**** Records to use

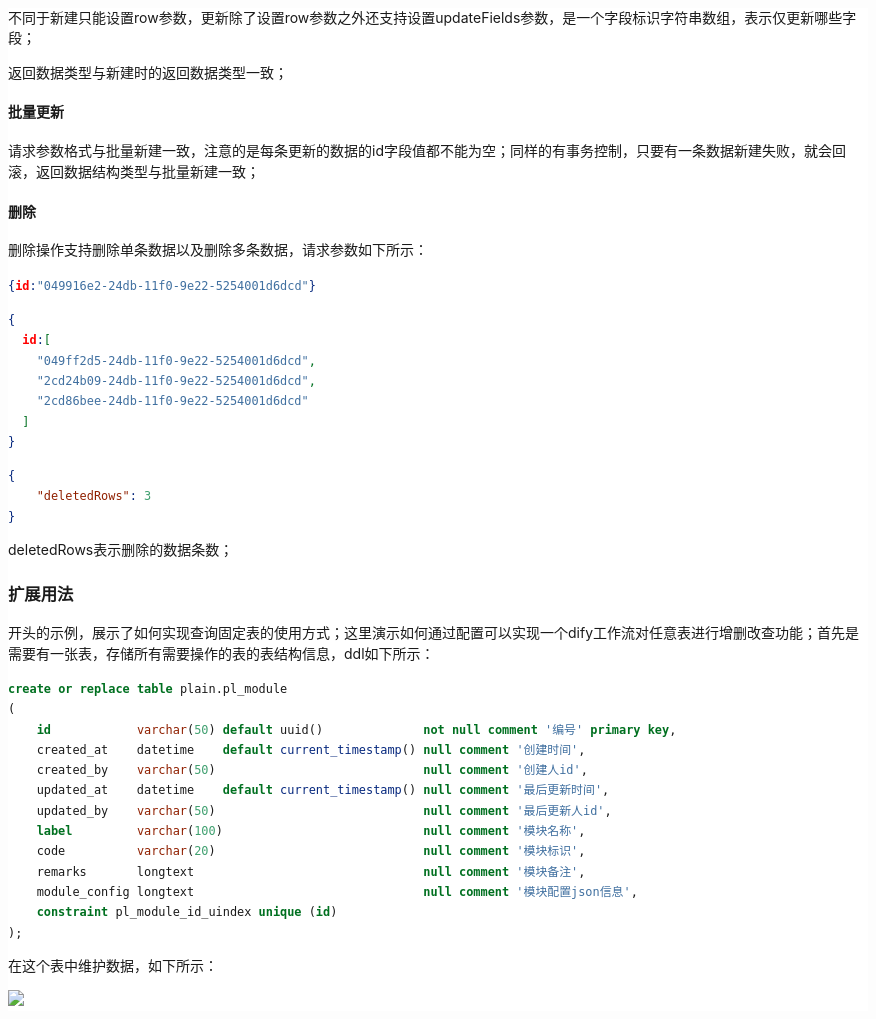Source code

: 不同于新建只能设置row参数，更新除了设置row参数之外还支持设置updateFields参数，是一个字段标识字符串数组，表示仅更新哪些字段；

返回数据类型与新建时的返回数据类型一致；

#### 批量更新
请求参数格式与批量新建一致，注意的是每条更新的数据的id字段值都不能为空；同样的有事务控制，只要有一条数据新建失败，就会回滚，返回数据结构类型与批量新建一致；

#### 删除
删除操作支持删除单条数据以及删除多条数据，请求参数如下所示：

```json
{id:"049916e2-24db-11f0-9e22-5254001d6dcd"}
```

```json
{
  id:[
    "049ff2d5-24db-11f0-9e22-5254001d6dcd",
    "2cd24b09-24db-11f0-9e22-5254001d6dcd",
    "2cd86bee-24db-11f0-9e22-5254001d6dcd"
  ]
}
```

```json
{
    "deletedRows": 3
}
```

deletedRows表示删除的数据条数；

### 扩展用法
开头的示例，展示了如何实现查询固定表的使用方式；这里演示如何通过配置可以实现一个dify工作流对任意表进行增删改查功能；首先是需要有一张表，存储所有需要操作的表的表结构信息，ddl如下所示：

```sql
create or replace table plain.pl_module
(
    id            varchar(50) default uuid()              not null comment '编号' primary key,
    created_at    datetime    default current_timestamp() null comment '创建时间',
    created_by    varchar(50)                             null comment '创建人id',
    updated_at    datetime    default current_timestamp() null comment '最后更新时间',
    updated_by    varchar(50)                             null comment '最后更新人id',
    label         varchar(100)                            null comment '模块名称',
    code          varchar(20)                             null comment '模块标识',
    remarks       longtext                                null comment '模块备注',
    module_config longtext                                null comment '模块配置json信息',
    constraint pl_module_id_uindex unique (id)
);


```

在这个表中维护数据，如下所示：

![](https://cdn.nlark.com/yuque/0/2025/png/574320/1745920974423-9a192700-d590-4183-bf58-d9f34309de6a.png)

********
**** Records to use

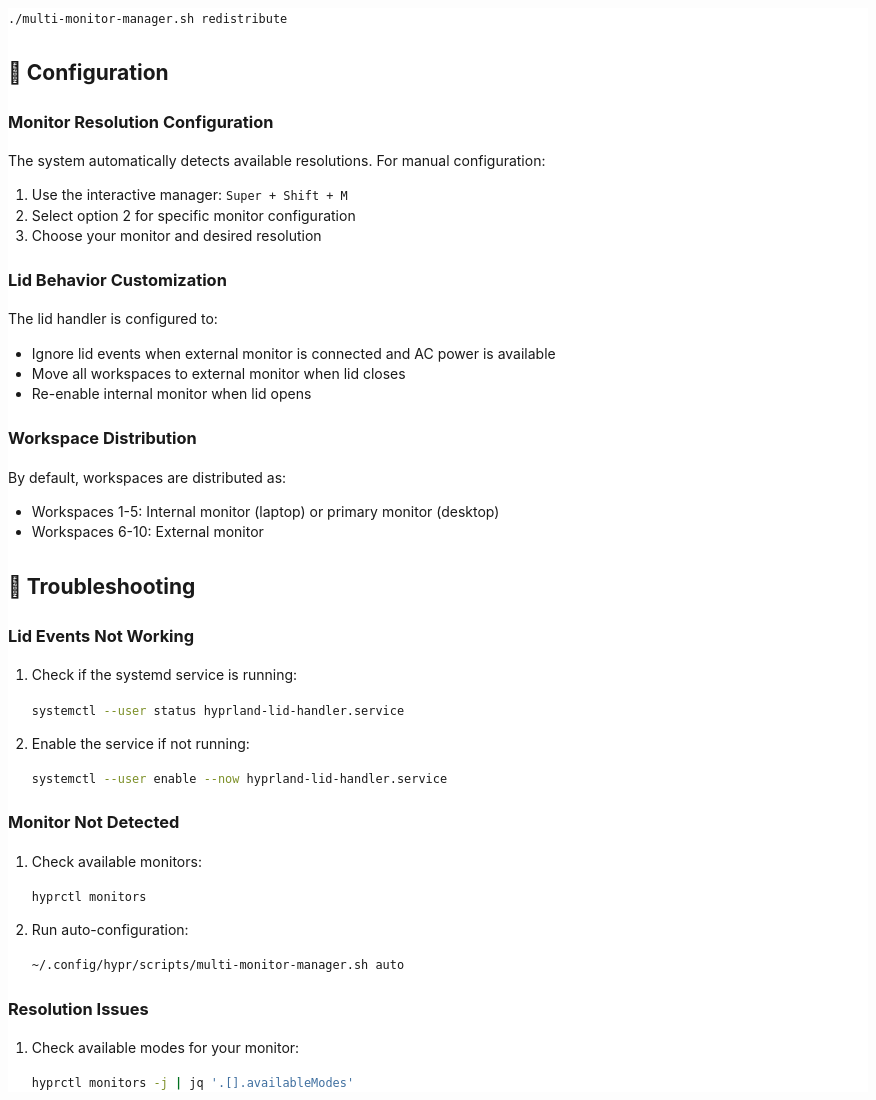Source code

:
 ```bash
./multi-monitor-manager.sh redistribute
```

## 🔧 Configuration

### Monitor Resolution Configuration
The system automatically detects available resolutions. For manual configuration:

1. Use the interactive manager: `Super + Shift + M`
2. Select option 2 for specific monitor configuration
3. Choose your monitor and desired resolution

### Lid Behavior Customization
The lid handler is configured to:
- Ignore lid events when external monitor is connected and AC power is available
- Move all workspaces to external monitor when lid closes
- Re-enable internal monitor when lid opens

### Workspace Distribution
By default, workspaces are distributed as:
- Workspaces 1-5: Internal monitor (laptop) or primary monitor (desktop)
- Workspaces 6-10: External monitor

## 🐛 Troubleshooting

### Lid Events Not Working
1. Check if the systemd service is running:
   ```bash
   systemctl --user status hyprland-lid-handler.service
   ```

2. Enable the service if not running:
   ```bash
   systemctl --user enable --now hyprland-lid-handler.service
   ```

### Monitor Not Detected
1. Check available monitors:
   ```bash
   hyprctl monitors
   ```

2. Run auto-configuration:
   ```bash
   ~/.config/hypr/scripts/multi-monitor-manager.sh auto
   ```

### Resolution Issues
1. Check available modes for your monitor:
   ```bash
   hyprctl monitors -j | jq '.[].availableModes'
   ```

********
**** Records to use

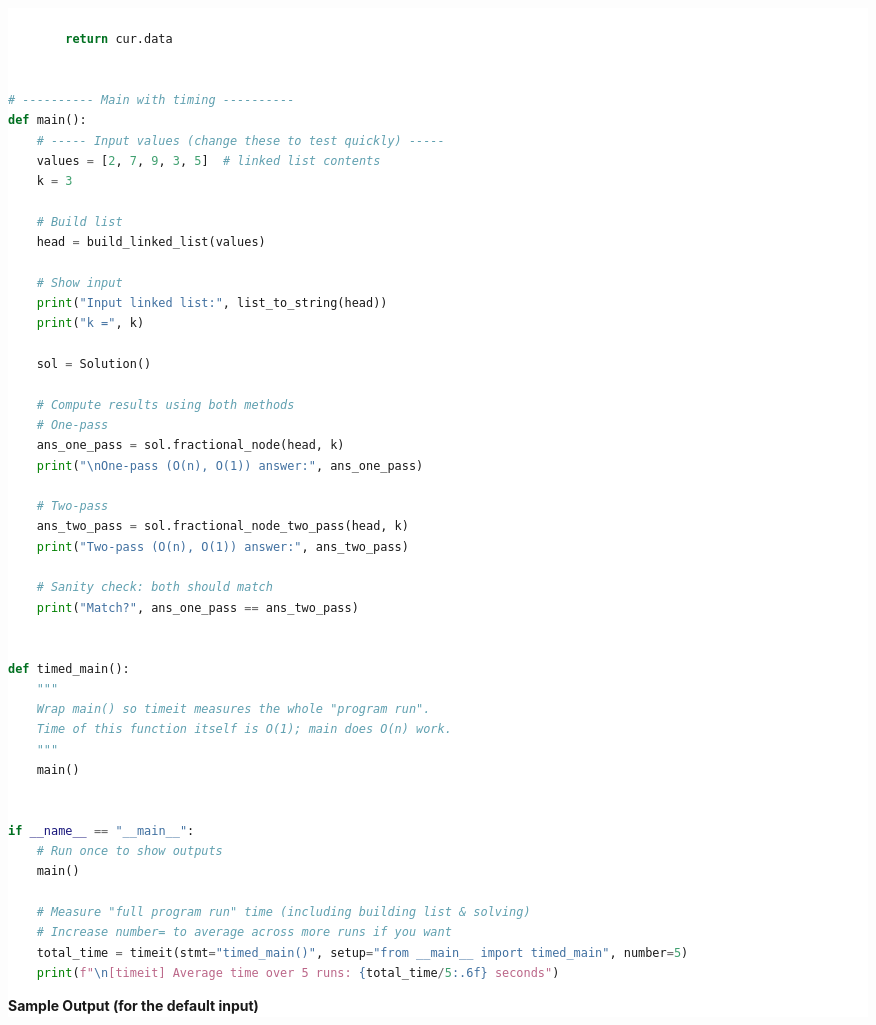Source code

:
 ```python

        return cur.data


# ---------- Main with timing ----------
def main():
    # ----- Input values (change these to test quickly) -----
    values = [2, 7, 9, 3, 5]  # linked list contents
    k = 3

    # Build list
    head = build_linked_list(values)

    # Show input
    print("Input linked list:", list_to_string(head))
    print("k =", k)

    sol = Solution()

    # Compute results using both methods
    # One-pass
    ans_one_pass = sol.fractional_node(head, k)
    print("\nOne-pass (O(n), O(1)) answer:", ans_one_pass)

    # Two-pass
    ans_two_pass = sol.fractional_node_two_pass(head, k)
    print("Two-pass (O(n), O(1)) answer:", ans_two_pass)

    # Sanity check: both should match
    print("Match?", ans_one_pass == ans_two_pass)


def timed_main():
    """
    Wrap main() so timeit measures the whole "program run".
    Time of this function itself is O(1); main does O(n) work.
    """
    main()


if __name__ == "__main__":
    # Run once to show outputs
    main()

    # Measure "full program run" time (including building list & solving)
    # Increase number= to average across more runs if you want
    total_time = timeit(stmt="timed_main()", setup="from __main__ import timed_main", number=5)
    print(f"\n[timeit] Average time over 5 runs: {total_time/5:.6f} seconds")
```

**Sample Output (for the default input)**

********

# [Task objective]
Could you return exactly the stretch of the data above that starts at the line with "2. Select option" and ends at the line with "### Workspace Distribution", both lines included?

# [Expected output]
2. Select option 2 for specific monitor configuration
3. Choose your monitor and desired resolution

### Lid Behavior Customization
The lid handler is configured to:
- Ignore lid events when external monitor is connected and AC power is available
- Move all workspaces to external monitor when lid closes
- Re-enable internal monitor when lid opens

### Workspace Distribution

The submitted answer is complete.